The validated file is encrypted with a per-user symmetric key and stored in encrypted object storage. The encryption key itself is held in our key-management service and is referenced by an opaque identifier rather than by the file path, so an attacker with storage access alone cannot decrypt without also breaching the KMS.

Stage 2: parsing and ref/alt alignment

A format-specific parser reads the file and emits a stream of typed variant objects with rsID, chromosome, position, and genotype. The variants are then passed through ref/alt alignment, which standardises the orientation of each variant against a public reference. Without this step, palindromic A/T and C/G SNPs can flip silently between platforms and corrupt every downstream PRS.

Stage 3: variant enrichment

The aligned variants are joined against a large reference database that carries population-frequency data, ClinVar significance, GWAS-catalog effect sizes, ancestry-informativeness scores, and any structural-variant overlap. The enrichment is the input that downstream analysers consume; a variant without enrichment data falls back to defaults rather than failing.

Stage 4: parallel analyser execution

The seventeen analyser modules run in parallel (where their dependencies allow). Each analyser receives the enriched variant stream and produces a typed result object. Failures in one analyser are caught and reported in a `failedAnalyzers` array on the final result, rather than aborting the whole run. This means that a user with a chip-array file (which lacks the SNPs needed for some analyses) still gets a Genome page populated with everything that did succeed, plus an honest list of what did not.
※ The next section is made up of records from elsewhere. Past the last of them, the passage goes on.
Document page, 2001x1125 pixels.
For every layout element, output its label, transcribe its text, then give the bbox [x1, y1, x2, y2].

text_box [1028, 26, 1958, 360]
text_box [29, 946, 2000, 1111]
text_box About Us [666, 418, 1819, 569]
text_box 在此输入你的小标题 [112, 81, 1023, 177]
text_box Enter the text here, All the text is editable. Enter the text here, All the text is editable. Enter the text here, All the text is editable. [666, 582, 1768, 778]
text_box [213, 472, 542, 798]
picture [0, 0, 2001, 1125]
• AncestryAnalyzer (v4.0) — MLE-EM with spatial thinning, bootstrap Wald, AMR deconvolution.
• HealthAnalyzer — 89-gene ClinVar matching with sex-aware X-linked.
• TraitAnalyzer — GWAS-based phenotype mapping.
• HaplogroupAnalyzer (v2.1) — recursive phylogenetic traversal with Bayesian confidence.
• APOEAnalyzer — 4-tier resolution.
• HLAAnalyzer — tag-SNP imputation.
• PCACalculator — 3D centroid projection.
• ArchaicAnalyzer — 53-marker Bayesian log-likelihood.
• Archaic introgression: S* statistic + D-statistics + tract HMM.
• ROHDetector — sliding-window with segment merging.
• PhenotypePredictor — HIrisPlex-S plus GIANT-derived height.
• PharmacogenomicsAnalyzer — star alleles + CPIC, with FDA Black Box flag.
• NutrigenomicsAnalyzer — 46-SNP panel across 10 categories.
• KinshipEstimator — KING-robust + IBD0/1/2.
• DataQualityAnalyzer — call rate, het rate, Ti/Tv, per-chromosome counts.
• PRS engine — six methods (Basic, C+T, PRS-CS, LDpred2, Lassosum, SBayesR) plus ensemble.
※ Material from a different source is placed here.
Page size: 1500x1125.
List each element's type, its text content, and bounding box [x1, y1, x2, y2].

Stage 5: result persistence and notification

All analyser outputs are upserted into the result tables. Upsert (rather than insert) means that re-processing a file overwrites the previous result rather than creating duplicates. The user receives a notification when the run completes, and the Genome page becomes populated.
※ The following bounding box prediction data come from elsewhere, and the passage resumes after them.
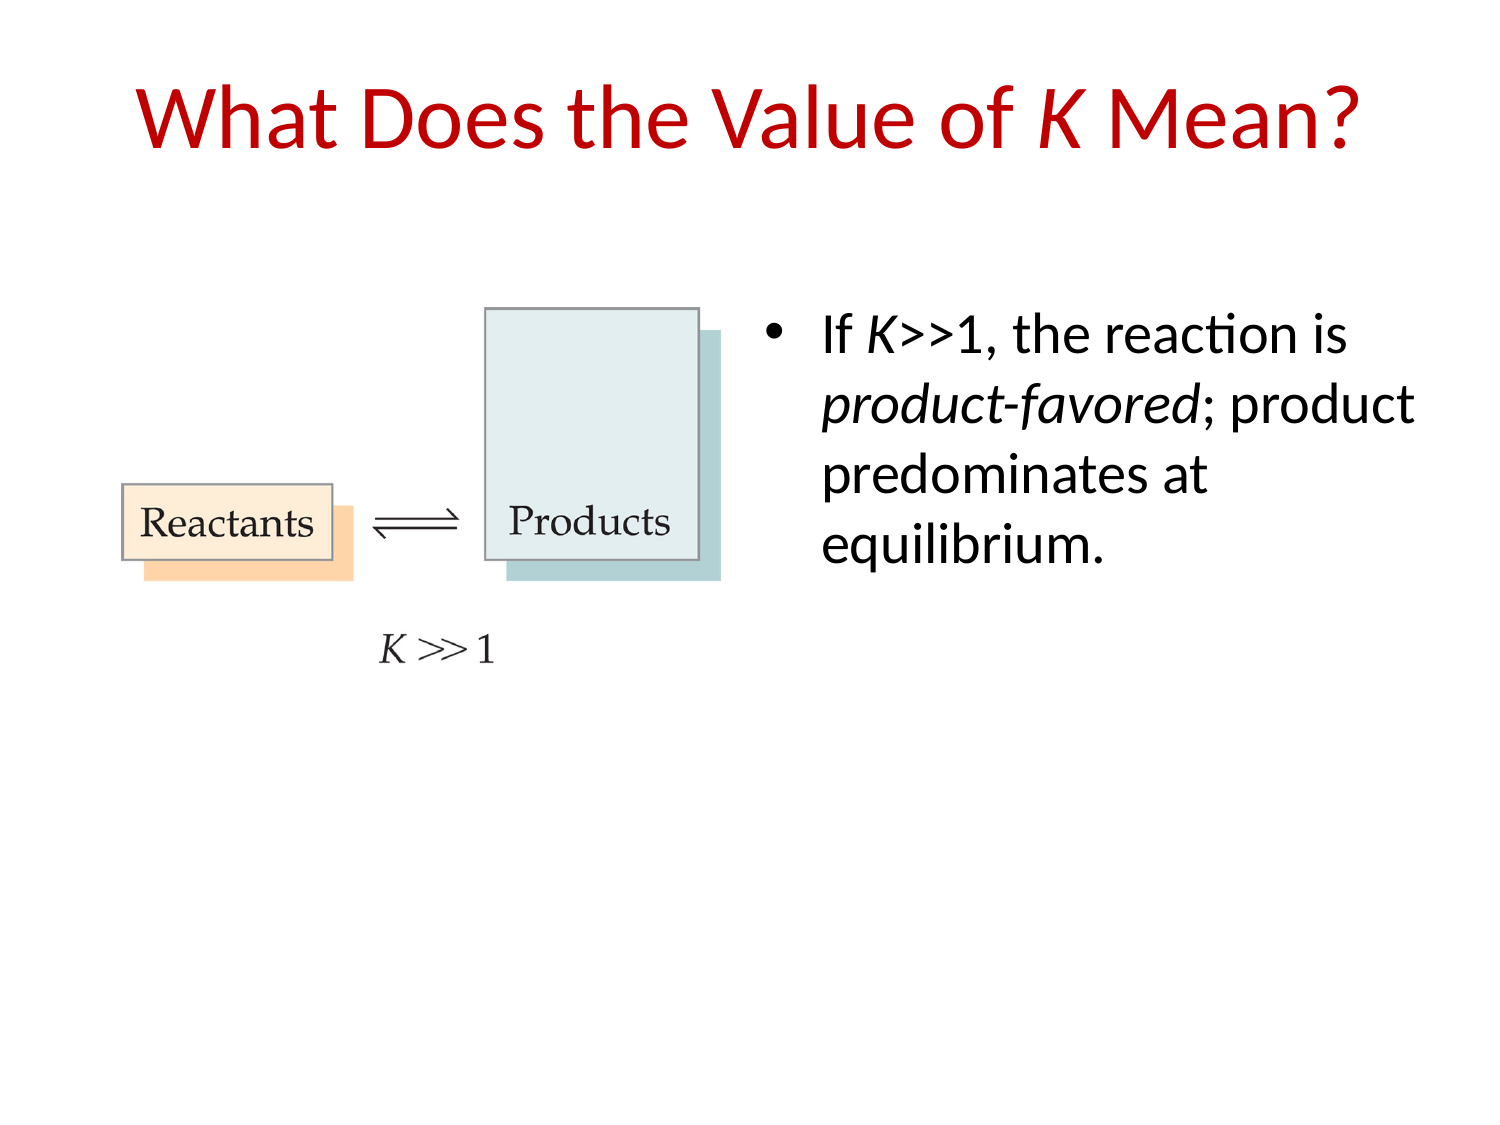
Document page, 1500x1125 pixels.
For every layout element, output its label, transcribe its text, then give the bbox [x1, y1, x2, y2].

text_box If K>>1, the reaction is product-favored; product predominates at equilibrium. [750, 287, 1450, 600]
text_box What Does the Value of K Mean? [0, 50, 1500, 238]
picture [113, 299, 728, 726]
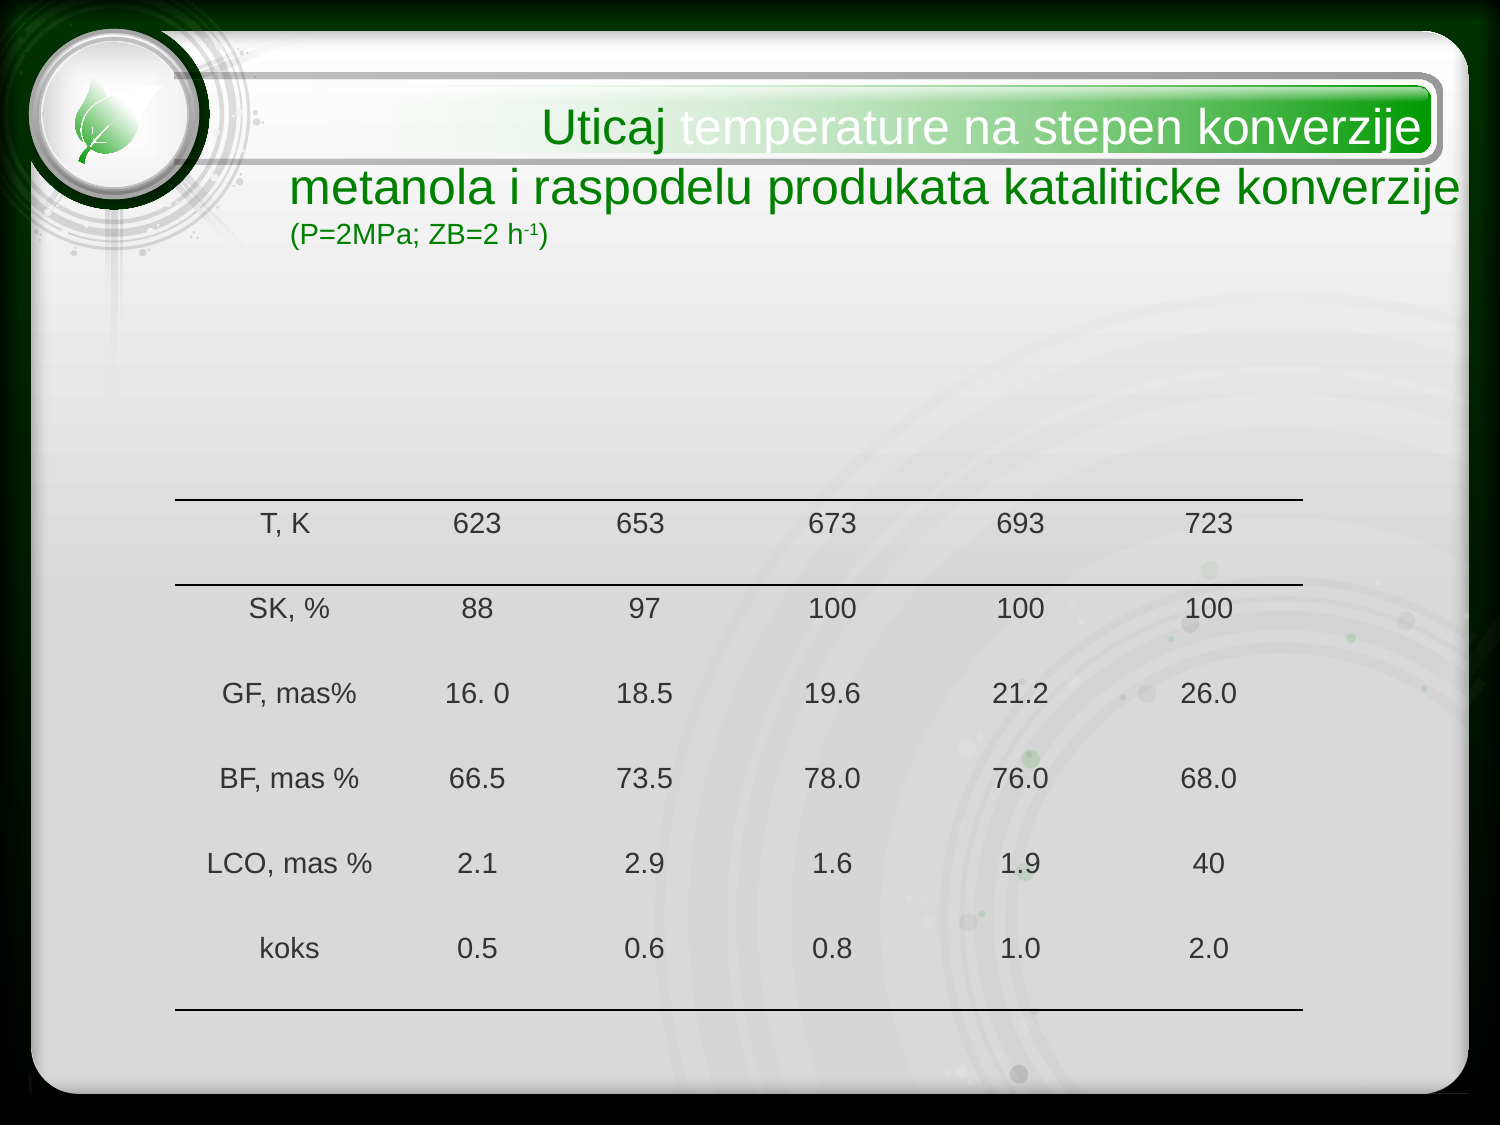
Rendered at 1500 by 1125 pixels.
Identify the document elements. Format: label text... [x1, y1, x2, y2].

table_cell 0.8 [739, 925, 926, 1009]
table_header 623 [404, 501, 551, 584]
table_cell 1.9 [926, 840, 1115, 925]
table_cell 76.0 [926, 755, 1115, 840]
table_cell 97 [551, 586, 739, 670]
table_cell LCO, mas % [175, 840, 404, 925]
table_header 653 [551, 501, 739, 584]
table_cell SK, % [175, 586, 404, 670]
table_cell 1.6 [739, 840, 926, 925]
table_cell 78.0 [739, 755, 926, 840]
table_cell 21.2 [926, 670, 1115, 755]
text_box Uticaj temperature na stepen konverzije metanola i raspodelu produkata kataliticke konverzije (P=2MPa; ZB=2 h-1) [274, 87, 1500, 258]
table_cell 1.0 [926, 925, 1115, 1009]
table_cell 88 [404, 586, 551, 670]
table_cell 100 [1115, 586, 1303, 670]
table_cell 0.6 [551, 925, 739, 1009]
table_cell 40 [1115, 840, 1303, 925]
table_cell 0.5 [404, 925, 551, 1009]
table_cell 2.0 [1115, 925, 1303, 1009]
table_cell BF, mas % [175, 755, 404, 840]
table_cell GF, mas% [175, 670, 404, 755]
table_cell 19.6 [739, 670, 926, 755]
table_cell 18.5 [551, 670, 739, 755]
table_cell koks [175, 925, 404, 1009]
table_header 693 [926, 501, 1115, 584]
table_cell 2.9 [551, 840, 739, 925]
table_cell 100 [926, 586, 1115, 670]
table_header 673 [739, 501, 926, 584]
table_header 723 [1115, 501, 1303, 584]
table_cell 66.5 [404, 755, 551, 840]
table_cell 26.0 [1115, 670, 1303, 755]
table_cell 16. 0 [404, 670, 551, 755]
table_cell 68.0 [1115, 755, 1303, 840]
table_cell 100 [739, 586, 926, 670]
table_cell 2.1 [404, 840, 551, 925]
table_cell 73.5 [551, 755, 739, 840]
table_header T, K [175, 501, 404, 584]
Idempotency and re-processing

When a method improves or a new analyser ships, the platform offers to re-process your existing file rather than asking you to re-upload. Re-processing reads the encrypted file from storage, runs the new pipeline version, and overwrites the previous result. The Genome page exposes the pipeline version that produced each result so you can see whether any given metric is up to date with the latest method.